Par ailleurs, le groupe Cogifer est présent sur deux marchés pouvant être considérés comme connexes au marché des systèmes de fixation et d'attaches de rails, sur lequel Vossloh est actif (Vossloh : [0-10] % des ventes françaises et [10-20] % des ventes mondiales) : le marché des aiguillages et croisements d'une part (Cogifer SA : [20-30] % des ventes françaises et [20-30] % des ventes mondiales), et le marché de la pose et de la maintenance des voies ferrées (Cogifer TF : [20-30] % du marché français) d'autre part.

Toutefois, la part de Vossloh en France sur le marché des systèmes de fixation et d'attaches est très faible et il existe sur ce marché des concurrents de taille mondiale, le principal étant la société britannique Pandrol ([10-20] % des ventes françaises et [20-30] % des ventes mondiales). Par ailleurs, sur les deux autres marchés connexes, il existe également des concurrents puissants: Seco Rail, Spie Drouard, Travaux du Sud Ouest pour la pose et la maintenance de voies ferrées en France ; Balfour Beatty, VAE, Manoir Industries pour les aiguillages et croisements. De surcroît, en matière d'aiguillages et de croisements, une grande partie des besoins de RFF sont couverts par la production interne de la SNCF. Enfin, les ventes sur les marchés en question résultent d'appels d'offres émanant en très grande partie d'opérateurs de réseaux ferroviaires nationaux, qui ont un pouvoir de négociation important.

Il peut donc s'en conclure que Vossloh ne disposera pas d'une position dominante sur un quelconque marché lui permettant de fermer l'accès des concurrents à un ou plusieurs marchés connexes, notamment par le biais de ventes liées.

En conclusion, l'opération notifiée n'est pas de nature à porter atteinte à la concurrence sur les différents marchés concernés. Je vous informe donc que j'autorise cette opération.

Je vous prie d'agréer, Maîtres, l'expression de mes sentiments les meilleurs.

Nota. - A la demande des parties notifiantes, les parts de marché exactes ont été remplacées par une fourchette plus générale.

Ces informations relèvent du " secret d'affaires ", en application de l'article 8 du décret no 2002-689 du 30 avril 2002 fixant les conditions d'application du livre IV du code de commerce relatif à la liberté des prix et de la concurrence.

NOTE (S) :

(1) M. 1259 Voest Alpine Stalh / Vossloh / VAE 06/10/1998.

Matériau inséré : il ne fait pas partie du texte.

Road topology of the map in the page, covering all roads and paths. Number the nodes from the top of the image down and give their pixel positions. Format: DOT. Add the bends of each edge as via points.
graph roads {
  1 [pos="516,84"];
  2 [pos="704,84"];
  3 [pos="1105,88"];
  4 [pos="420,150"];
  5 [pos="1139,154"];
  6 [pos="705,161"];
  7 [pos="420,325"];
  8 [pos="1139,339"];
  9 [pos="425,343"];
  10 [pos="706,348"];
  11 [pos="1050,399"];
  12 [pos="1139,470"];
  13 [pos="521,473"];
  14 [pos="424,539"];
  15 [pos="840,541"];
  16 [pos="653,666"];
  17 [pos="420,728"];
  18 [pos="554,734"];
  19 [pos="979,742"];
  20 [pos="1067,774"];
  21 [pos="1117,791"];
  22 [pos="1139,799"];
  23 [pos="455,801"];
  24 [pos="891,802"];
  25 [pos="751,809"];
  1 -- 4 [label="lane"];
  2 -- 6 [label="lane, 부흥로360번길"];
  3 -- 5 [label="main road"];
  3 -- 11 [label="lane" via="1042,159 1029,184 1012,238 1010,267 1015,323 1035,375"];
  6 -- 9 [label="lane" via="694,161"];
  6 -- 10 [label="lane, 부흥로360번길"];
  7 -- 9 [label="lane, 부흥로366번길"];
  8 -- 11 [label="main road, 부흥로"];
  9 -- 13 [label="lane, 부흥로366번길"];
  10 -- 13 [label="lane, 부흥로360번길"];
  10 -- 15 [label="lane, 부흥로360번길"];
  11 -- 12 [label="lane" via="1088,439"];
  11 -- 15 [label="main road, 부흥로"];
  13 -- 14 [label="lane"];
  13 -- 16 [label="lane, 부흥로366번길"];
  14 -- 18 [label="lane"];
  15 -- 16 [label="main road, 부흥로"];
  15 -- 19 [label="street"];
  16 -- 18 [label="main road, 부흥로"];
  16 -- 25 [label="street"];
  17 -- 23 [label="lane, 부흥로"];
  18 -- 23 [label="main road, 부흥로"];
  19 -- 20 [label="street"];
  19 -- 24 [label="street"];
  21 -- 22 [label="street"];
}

(2) Voest Alpine Stalh / Vossloh / VAE précitée ; M. 2235 Corus Group / Cogifer / JV 19/12/2000.

(3) M. 685 Siemens / Lagardère 08/02/1996.

(4) Lettre du ministre en date du 28/11/1996 au conseil des sociétés Ansaldo Trasporti et C.S. Transport relative à une concentration sur le marché des systèmes de signalisation ferroviaire (BOCCRF du 27/12/1996).

(5) M. 2694 Metronet / Infraco 21/06/2002.